Given the mechanism you described, it is not possible to give every parent better outcomes with a change to their schools...
...but it might be the case that the parents being improved get more increase in value than the parents being disapproved, so it’s not constant-sum.
While ‘zero-sum’ is correct in a loose colloquial sense that at least one person has to lose something for any group to improve, I think it’s actually important to realize that there are mechanisms that improve overall welfare—and so the system administrators should be trying to find them!
No, I think it’s a classic scarce resource allocation, and among the parents it’s a zero-sum game in the stronger technical sense too.

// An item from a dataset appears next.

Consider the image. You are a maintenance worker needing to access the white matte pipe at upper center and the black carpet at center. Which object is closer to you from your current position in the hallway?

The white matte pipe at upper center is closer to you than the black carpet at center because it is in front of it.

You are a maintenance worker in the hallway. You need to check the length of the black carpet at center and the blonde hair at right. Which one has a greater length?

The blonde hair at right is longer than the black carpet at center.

It’s the metagame the administrators play of choosing the game the parents play where it’s possible to do better, where the “zero” the parents compete around can be increased.

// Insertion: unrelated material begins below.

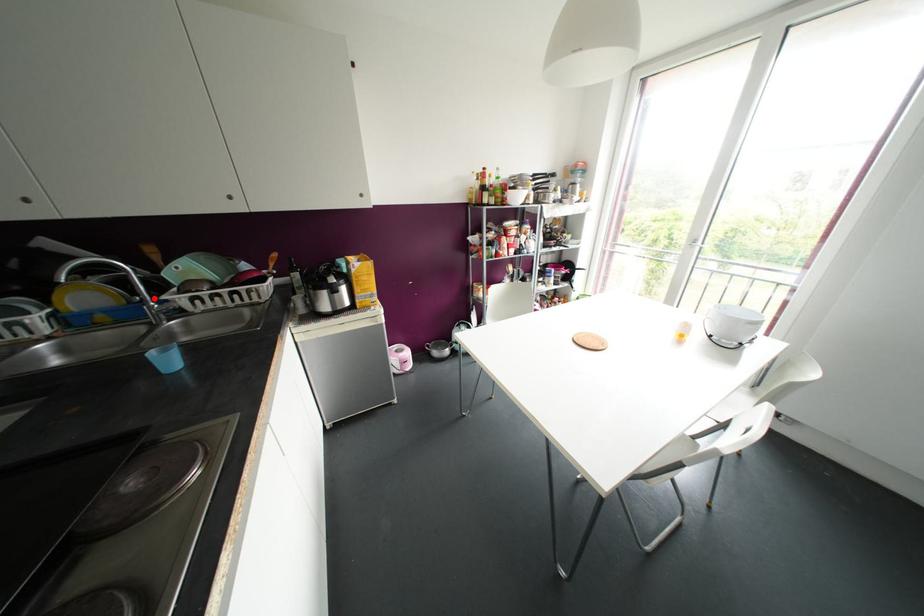
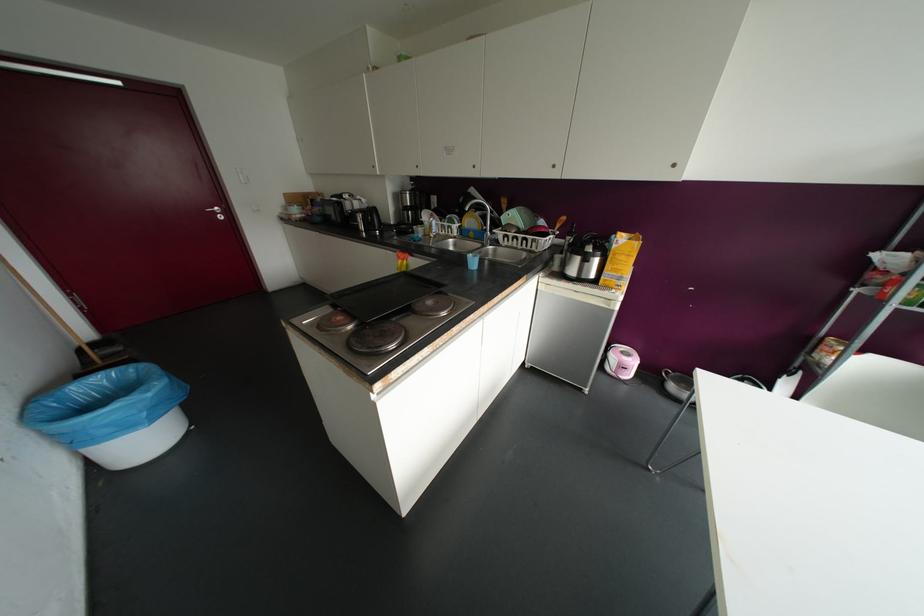
Locate, in the second image, the point that corresponds to the highlighted location in the first image.

(490, 230)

If all parents agree that school A is better than B, but parent 1 cares much more about A>B than parent 2 does, then the sum-of-utilities is different (so, not “zero sum”) depending on whether [ 1→A; 2→B ] or [ 1→B; 2→A ]. Every change in outcomes leads to someone losing (compared to the counterfactual), but the payoffs aren’t zero-sum.
That example is kind of useless, but if you have three parents and three schools (and even if parents agree on order), but each of the parents care about A>B and B>C in different ratios, then you can use that fact to engineer a lottery where all three parents are better off than if you assigned them to schools uniformly at random. (Sketch of construction: Start with equal probabilities, and let parents trade some percentage of “upgrade C to B” for some (different?) percentage of “upgrade B to A” with each other. If they have different ratios of their A>B and B>C preferences, positive-sum trades exist.)

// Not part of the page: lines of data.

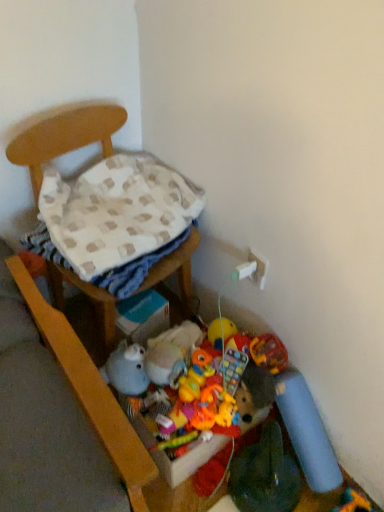
The width and height of the screenshot is (384, 512). What do you see at coordinates (65, 137) in the screenshot?
I see `wooden chair at left` at bounding box center [65, 137].

What do you see at coordinates (221, 331) in the screenshot? I see `soft plush duck at lower center, acting as the 2th toy starting from the left` at bounding box center [221, 331].

This screenshot has width=384, height=512. What do you see at coordinates (118, 216) in the screenshot?
I see `beige checkered blanket at left` at bounding box center [118, 216].

The image size is (384, 512). Find the location of `soft plush toy at lower right, positioned as the 1th toy in right-to-left order`. soft plush toy at lower right, positioned as the 1th toy in right-to-left order is located at coordinates 353,502.

Is beige checkered blanket at left beside fuzzy fabric stuffed animal at lower center, positioned as the second toy in top-to-bottom order?

No, beige checkered blanket at left is not making contact with fuzzy fabric stuffed animal at lower center, positioned as the second toy in top-to-bottom order.

Is beige checkered blanket at left bigger or smaller than fuzzy fabric stuffed animal at lower center, the first toy viewed from the left?

beige checkered blanket at left is bigger than fuzzy fabric stuffed animal at lower center, the first toy viewed from the left.

From the image's perspective, is beige checkered blanket at left under fuzzy fabric stuffed animal at lower center, the 3th toy when ordered from bottom to top?

Actually, beige checkered blanket at left appears above fuzzy fabric stuffed animal at lower center, the 3th toy when ordered from bottom to top, in the image.

From the picture: Considering the relative positions of beige checkered blanket at left and fuzzy fabric stuffed animal at lower center, the first toy viewed from the left, in the image provided, is beige checkered blanket at left to the right of fuzzy fabric stuffed animal at lower center, the first toy viewed from the left, from the viewer's perspective?

No.

Considering the relative sizes of wooden chair at left and rubberized plastic toy at center, the third toy viewed from the top, in the image provided, is wooden chair at left smaller than rubberized plastic toy at center, the third toy viewed from the top,?

No, wooden chair at left is not smaller than rubberized plastic toy at center, the third toy viewed from the top.

Which object is closer to the camera, wooden chair at left or rubberized plastic toy at center, which ranks as the second toy in right-to-left order?

Positioned in front is wooden chair at left.

Considering the relative positions of wooden chair at left and rubberized plastic toy at center, marked as the second toy in a bottom-to-top arrangement, in the image provided, is wooden chair at left to the left of rubberized plastic toy at center, marked as the second toy in a bottom-to-top arrangement, from the viewer's perspective?

Yes.

From the picture: From a real-world perspective, is wooden chair at left above or below rubberized plastic toy at center, marked as the second toy in a bottom-to-top arrangement?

Then, in theory, a set of parents cooperating could implement this lottery on their own and agree to apply just to their lottery-assigned school, and if they don’t defect in the prisoners’ dilemma then they all benefit. Not zero-sum.
Of course, it can also be the case that they value different schools different amounts and a bad mechanism can lead to an inefficient allocation (where pairs would just be better off switching), and I could construct such an example if this margin weren’t too narrow to contain it.
It is separately the case that if the administrators have meta-preferences over what parents’ preferences get satisfied, then they can make a choice of mechanisms (“play the metagame”, as you put it) that give better / worse / differently-distributed results with respect to their meta-preferences.
You shouldn’t take my claims on argument-from-authority alone, but it might help you have better priors about whether I’m right to know that I’ve published traditional-academic work in the specific field of matching theory.
I believe this is false as stated:
Given the mechanism you described, it is not possible to give every parent better outcomes with a change to their schools...
...but it might be the case that the parents being improved get more increase in value than the parents being disapproved, so it’s not constant-sum.
While ‘zero-sum’ is correct in a loose colloquial sense that at least one person has to lose something for any group to improve, I think it’s actually important to realize that there are mechanisms that improve overall welfare—and so the system administrators should be trying to find them!
No, I think it’s a classic scarce resource allocation, and among the parents it’s a zero-sum game in the stronger technical sense too. It’s the metagame the administrators play of choosing the game the parents play where it’s possible to do better, where the “zero” the parents compete around can be increased.
With respect, I think that’s wrong.
If all parents agree that school A is better than B, but parent 1 cares much more about A>B than parent 2 does, then the sum-of-utilities is different (so, not “zero sum”) depending on whether [ 1→A; 2→B ] or [ 1→B; 2→A ]. Every change in outcomes leads to someone losing (compared to the counterfactual), but the payoffs aren’t zero-sum.
That example is kind of useless, but if you have three parents and three schools (and even if parents agree on order), but each of the parents care about A>B and B>C in different ratios, then you can use that fact to engineer a lottery where all three parents are better off than if you assigned them to schools uniformly at random. (Sketch of construction: Start with equal probabilities, and let parents trade some percentage of “upgrade C to B” for some (different?) percentage of “upgrade B to A” with each other. If they have different ratios of their A>B and B>C preferences, positive-sum trades exist.)
Then, in theory, a set of parents cooperating could implement this lottery on their own and agree to apply just to their lottery-assigned school, and if they don’t defect in the prisoners’ dilemma then they all benefit. Not zero-sum.
Of course, it can also be the case that they value different schools different amounts and a bad mechanism can lead to an inefficient allocation (where pairs would just be better off switching), and I could construct such an example if this margin weren’t too narrow to contain it.
It is separately the case that if the administrators have meta-preferences over what parents’ preferences get satisfied, then they can make a choice of mechanisms (“play the metagame”, as you put it) that give better / worse / differently-distributed results with respect to their meta-preferences.
You shouldn’t take my claims on argument-from-authority alone, but it might help you have better priors about whether I’m right to know that I’ve published traditional-academic work in the specific field of matching theory.